8.1. Important Issues
This is where it starts to get really messy. We have discussed the production of three standards in this book, but there are hundreds of variations in the wild. This chaos has arisen because of a combination of the confusion of standards development, common misunderstandings about what constitutes valid XML, and a general agreement among the developers of feed-reading applications that they would parse invalid feeds at all costs. Indeed, it is because of these clashing versions of the RSS family that the Atom project was started in the first place.
When it comes to parsing any given feed, therefore, you need to take one specific fact into account: the feed is probably invalid. This might seem harsh, but you have to remember that the RSS community went through a long period when the specifications were so loosely defined that it was hard to pin down exactly what was and wasn't valid. These feeds, and the systems that produce them, have not been revisited. Standards compliance aside, it's thought that at least 10% of feeds aren't even valid XML. This causes a lot of problems in itself.

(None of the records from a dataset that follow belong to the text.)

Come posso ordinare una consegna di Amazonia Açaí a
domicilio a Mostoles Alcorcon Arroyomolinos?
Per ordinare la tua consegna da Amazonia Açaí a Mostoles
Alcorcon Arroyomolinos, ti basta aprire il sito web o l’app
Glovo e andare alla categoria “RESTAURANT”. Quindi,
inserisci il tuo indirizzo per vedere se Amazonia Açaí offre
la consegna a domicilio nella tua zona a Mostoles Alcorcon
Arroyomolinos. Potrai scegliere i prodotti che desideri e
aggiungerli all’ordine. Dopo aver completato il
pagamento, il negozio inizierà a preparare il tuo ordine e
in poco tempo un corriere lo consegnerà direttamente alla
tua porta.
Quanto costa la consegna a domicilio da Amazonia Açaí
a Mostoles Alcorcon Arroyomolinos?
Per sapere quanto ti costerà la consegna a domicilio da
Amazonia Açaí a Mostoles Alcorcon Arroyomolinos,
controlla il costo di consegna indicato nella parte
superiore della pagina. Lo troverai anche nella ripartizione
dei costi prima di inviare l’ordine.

The situation is improving, but you must remain aware of the problem. The most popular newsreader applications are built to be liberal parsers. That is, they act like modern web browsers and try to work round as many errors as they can. This tends to bring about a false sense of security that will betray you when you use your own parsing tools.
There is also a great deal of debate about whether or not it is right to use a liberal parser. The argument for strictness is that the RSS community would be better served by people's errors being pointed out to them. This may or may not be true, but it's a lost argument. The RSS community is now too big for any form of universal collaborative action, and no one is going to use a strict parser on a public web site and have it break in front of the rest of the world. The end user, after all, doesn't know or care about the technicalities discussed in this book. Liberal parsers, whether morally correct or not, have won the day.
Of course, there's only so far you can go with liberality, and even the most accepting of parsers will balk at the really badly formed feed. You are therefore advised to pay a lot of attention to generating well-formed feeds, despite the fact that if you do make a mistake, it will probably go unnoticed by the majority of your readers. The old adage to be strict in what you produce and liberal in what you accept has much application here.
The feed parsers available to us can be separated into two groups: those for display and those for programmatic use. The older, the Display Parsers, to coin a phrase, turn RSS and Atom into HTML. Programmatic Parsers, another neologism, turn RSS and Atom into internal structures within programs. There is only a little crossover.
8.1.1. Converting Atom to RSS
There really isn't a problem consuming both RSS and Atom in the same parser. By now, most of the useful libraries take both formats equally seriously. However, with Atom still in flux, there may be a time when the parsers' authors haven't caught up with a new specification. If you really must use a parser that supports only RSS or can't deal with the latest version of Atom, and yet you must also consume the latest Atom feeds, the only thing to do is convert the Atom feed to RSS. This can be done in two ways:
I don't recommend either option; it's far preferable, if Atom is going to be presented, to use an Atom-capable parser from the start. RSS is certainly never going to go away, but then again, neither is Atom.